Je désirerais préciser la définition de l’histoire qui n’est plus exactement celle qu’Aristote entendait, quand il traitait de l’« histoire des animaux ». L’histoire est certes une recherche, mais qui concerne les objets ou les phénomènes variant dans le temps. L’objet de cette recherche peut être, pour bien des historiens, seulement l’homme, mais pour d’autres, l’univers, la terre, les planètes… Il y a une histoire du climat, des océans, des plantes, et elle commence bien avant l’apparition de l’homme sur la terre. Dans ces conditions, pourquoi ne pas s’intéresser à l’histoire des animaux et de leur devenir dans l’espace dont ils font partie, dans leur environnement propre et, également, dans notre environnement, pour l’excellente raison que toute histoire est écrite par des hommes pour être exposée à d’autres hommes et que c’est à partir de ses connaissances que l’esprit humain conçoit une telle recherche, y déploie ses qualités intellectuelles et y met en évidence ses intérêts généraux ou particuliers. Peu d’animaux semblent avoir conscience de leur propre histoire (au sens humain du terme) sur plus d’une génération, malgré quelques indices que l’on peut repérer chez les éléphants, les loups, les cétacés, etc. dans les contacts qu’ils ont entre eux. De toute manière, seul l’homme peut tenter de la formuler.
La zoohistoire se concentre donc sur le devenir des animaux dans le temps et l’espace tels que les hommes les définissent, et elle se fonde sur les documents laissés à leur sagacité : vestiges corporels, momies, ossements, poils, griffes, dents, coquilles, graisse et tout ce qui est accessible à l’étude de l’ADN mitochondrial ou autre. Il y a également les restes de repas, les traces laissées dans la terre, sur des arbres ou des parois, les gîtes ou les antres plus ou moins aménagés ou les habitats construits (nids, fourmilières, termitières), sans compter les espèces encore vivantes comme les fameux cœlacanthes, voire les crocodiles ou les nautiles, fossiles vivants. Aucune de ces études n’est possible sans l’aide de la zoologie et de ses connaissances ou méthodes contemporaines, qui peuvent permettre d’atteindre une partie de l’histoire d’un animal à partir de son état actuel mais aussi à partir des restes retrouvés (archéozoologie). L’histoire de la zoologie retrace comment les hommes, au cours des siècles passés, ont précisé les modes d’approche de la nature de ces animaux et ont établi les rapports de l’homme avec eux, depuis les premières civilisations, avant même l’Égypte, la Mésopotamie, les pays de l’Indus ou de l’Extrême-Orient… Cette histoire de la zoologie est donc un des nombreux chapitres de la zoohistoire. Et il ne faudrait pas oublier que c’est la zoologie qui a établi dans les sociétés occidentales le primat de l’histoire avec Lamarck, Darwin, Haeckel. Au demeurant, l’histoire des animaux présente un intérêt considérable dans la mesure où elle permet de mieux aborder, d’élargir, d’expliquer en partie celle de la « bête humaine » dans toutes ses manifestations, du développement de sa pensée jusqu’aux modifications, parfois fondamentales, de ce qu’Edward Suess a appelé « la face de la terre ».
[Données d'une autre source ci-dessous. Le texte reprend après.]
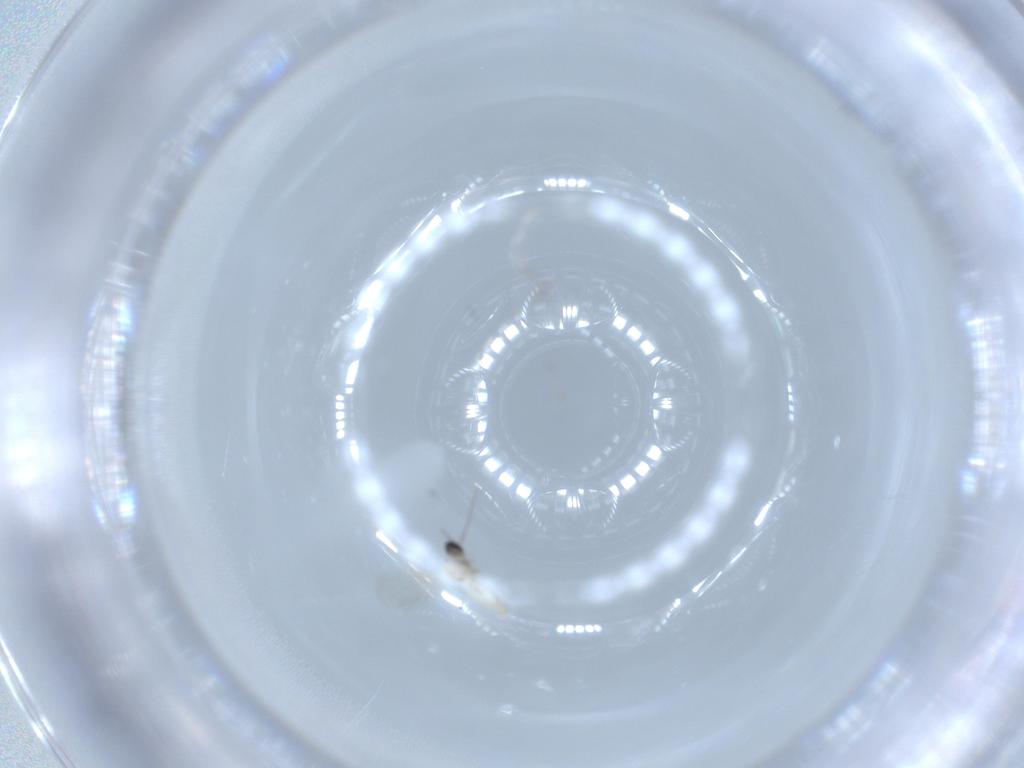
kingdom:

Y a-t-il des espèces sur lesquelles les hommes n’ont pas eu d’influence pendant des siècles ?


L’homme n’a eu aucune influence et n’a aucune influence directe sur l’immense majorité des espèces, dont il ignore encore peut-être la plupart, si on évoque les seuls insectes ou micro-organismes. On a encore découvert, il y a peu, dans les profondeurs abyssales, à côté des sources de chaleur, une faune dont on ne pouvait avoir l’idée, qu’on peut très difficilement étudier, et sur laquelle nous n’avons encore aucune influence. Tous les animaux ont un « environnement » propre, bien perçu et défini par les savants du XIXe siècle, Carlisle, Spencer et Haeckel (1866) : ce que les Français appelaient le « milieu ». Or, en perturbant son propre milieu, l’homme a influencé celui de la plupart des autres espèces. Par ailleurs, en attaquant, voire en détruisant certaines espèces qu’il estimait prédatrices, il a sauvegardé, parfois fait proliférer, d’autres proies : le recul des loups, des lynx ou des coyotes avantage le gibier, cerfs ou sangliers ; les rapaces ou les vipères enrayent l’expansion des rats ; l’abus des antibiotiques favorise des souches résistantes ou d’autres micro-organismes. Les déchets de la « civilisation » permettent, autour des eaux usées ou des égouts, l’expansion de mouches, de moustiques ou de rats, vecteurs de graves maladies. Il est enfin des espèces prolifiques que la prédation humaine n’a, pendant longtemps, nullement inquiétées, par exemple, jusqu’à la fin du XIXe siècle, morue ou hareng.

De quelle manière l’histoire des animaux influe-t-elle sur celle des hommes ? Quel animal a le plus changé le cours de l’histoire humaine ?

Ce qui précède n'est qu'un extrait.